## WHAT TO DO
Please repeat every entry exactly as written, but skip the pictures.

Point tracking data:
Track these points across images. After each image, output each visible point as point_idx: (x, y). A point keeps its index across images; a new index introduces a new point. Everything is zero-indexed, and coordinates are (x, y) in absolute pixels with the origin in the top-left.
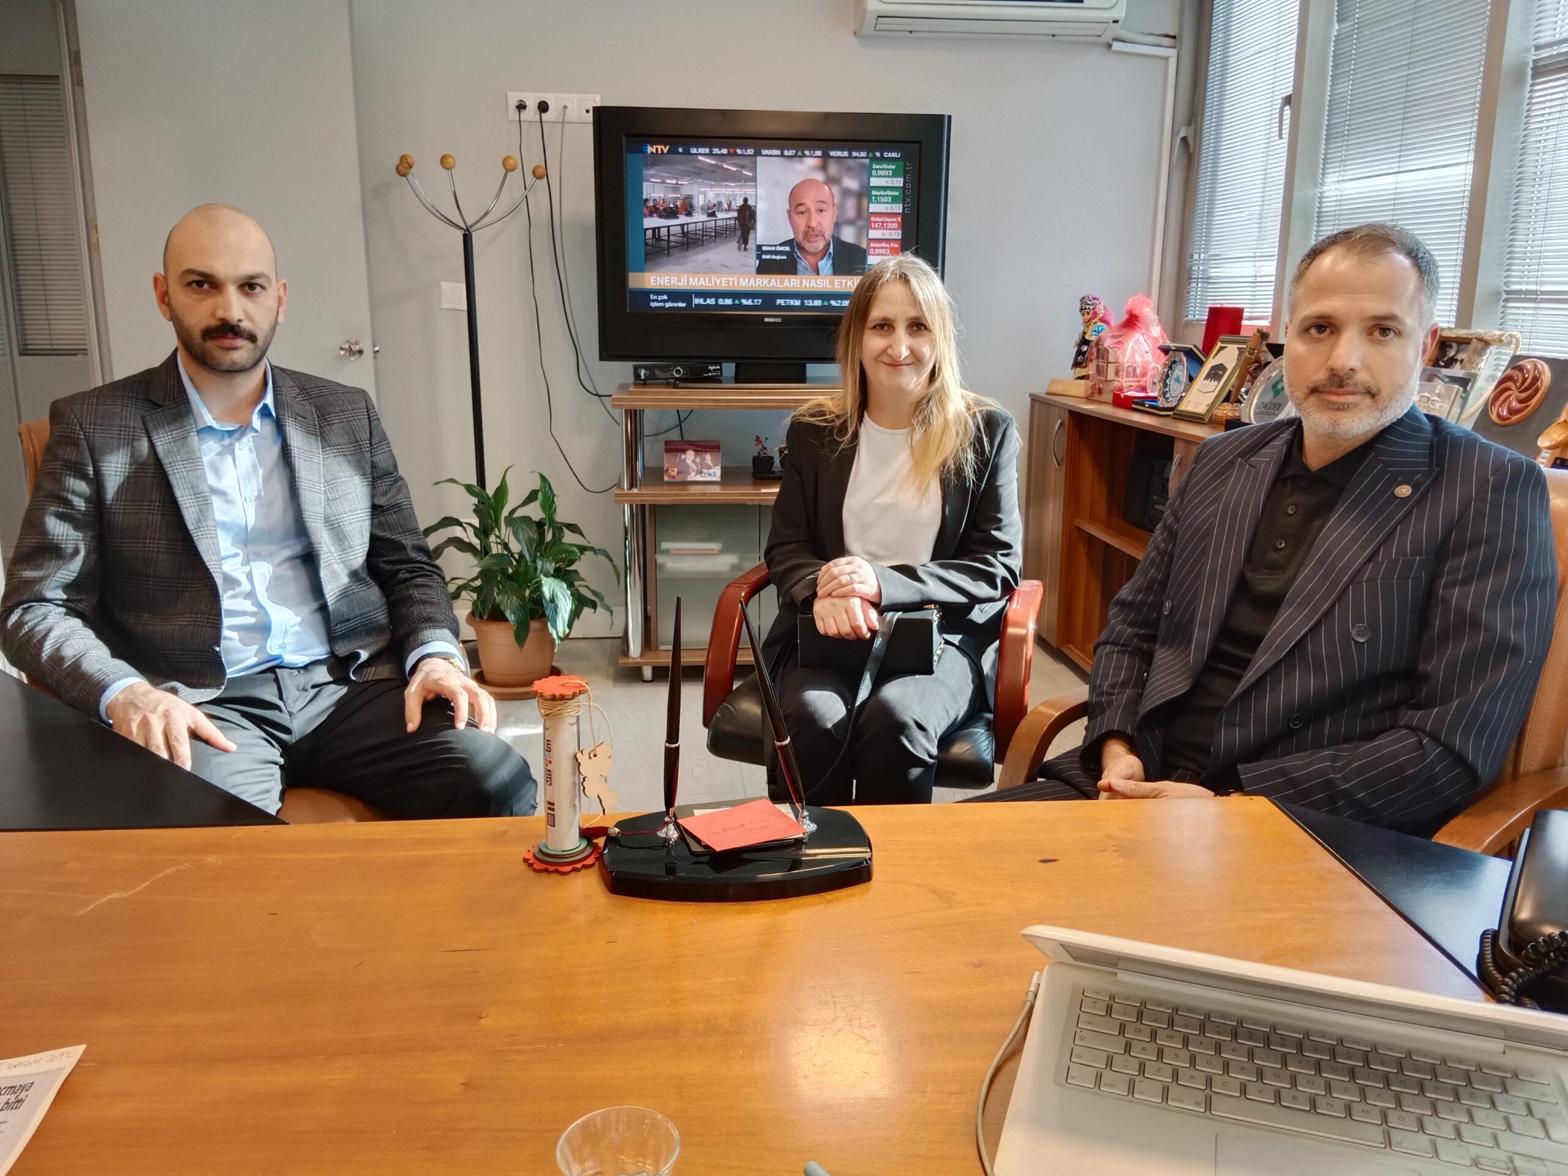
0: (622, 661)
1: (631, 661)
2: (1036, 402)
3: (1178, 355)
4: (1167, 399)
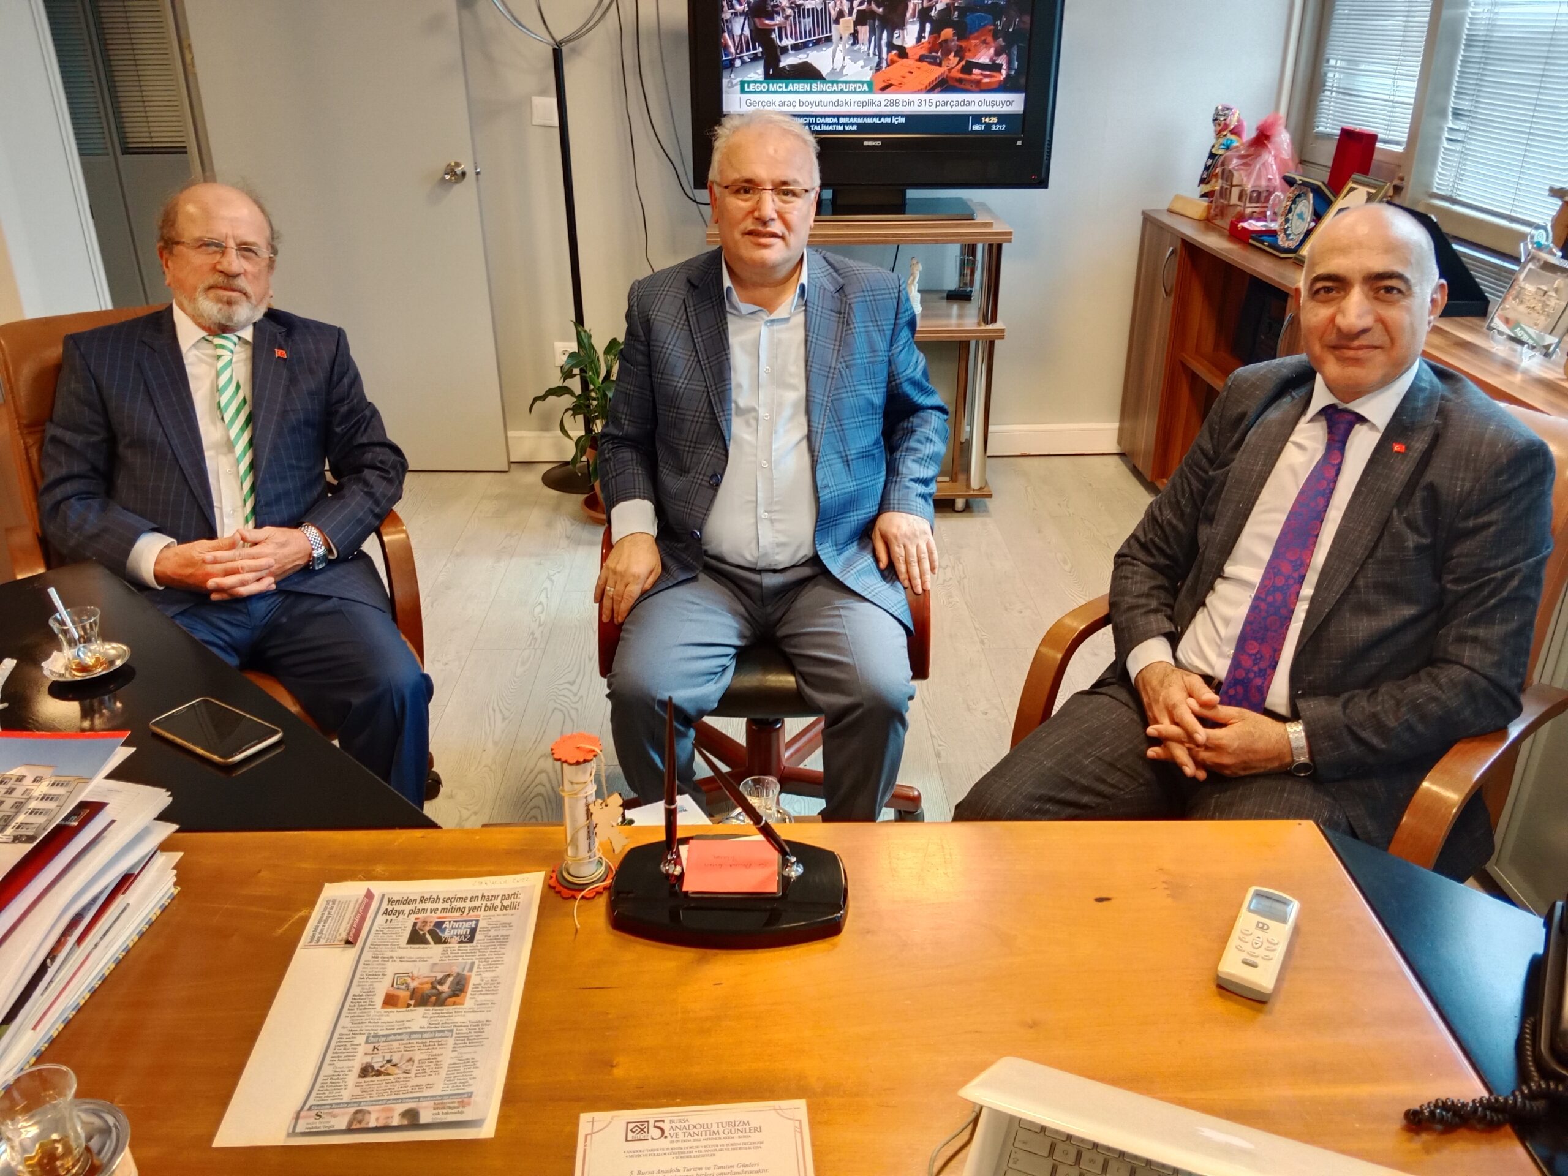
2: (1148, 223)
3: (1304, 189)
4: (1288, 236)
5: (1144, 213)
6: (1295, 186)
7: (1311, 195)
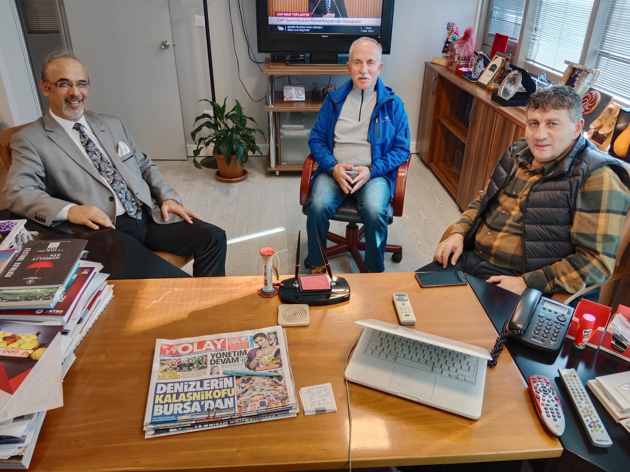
0: (268, 169)
1: (272, 169)
2: (427, 67)
3: (480, 57)
4: (475, 74)
5: (425, 63)
7: (483, 59)
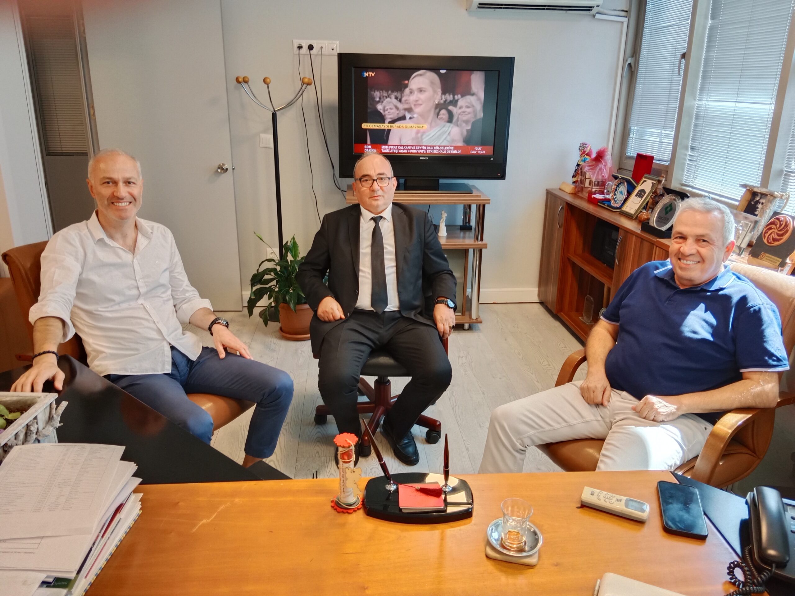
2: (549, 195)
3: (622, 181)
4: (616, 201)
5: (547, 190)
6: (618, 179)
7: (626, 183)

## PROBLEM SOLUTION
Track these points across images. After each image, output each visible point as point_idx: (x, y). A point keeps its index across images; a new index introduces a new point. Everything is zero-indexed, and coordinates are (x, y) in absolute pixels with the origin in the top-left.
0: (622, 661)
1: (631, 661)
2: (1036, 402)
3: (1178, 355)
4: (1167, 399)
2: (1148, 223)
3: (1304, 189)
4: (1288, 236)
5: (1144, 213)
6: (1295, 186)
7: (1311, 195)
0: (268, 169)
1: (272, 169)
2: (427, 67)
3: (480, 57)
4: (475, 74)
5: (425, 63)
7: (483, 59)
2: (549, 195)
3: (622, 181)
4: (616, 201)
5: (547, 190)
6: (618, 179)
7: (626, 183)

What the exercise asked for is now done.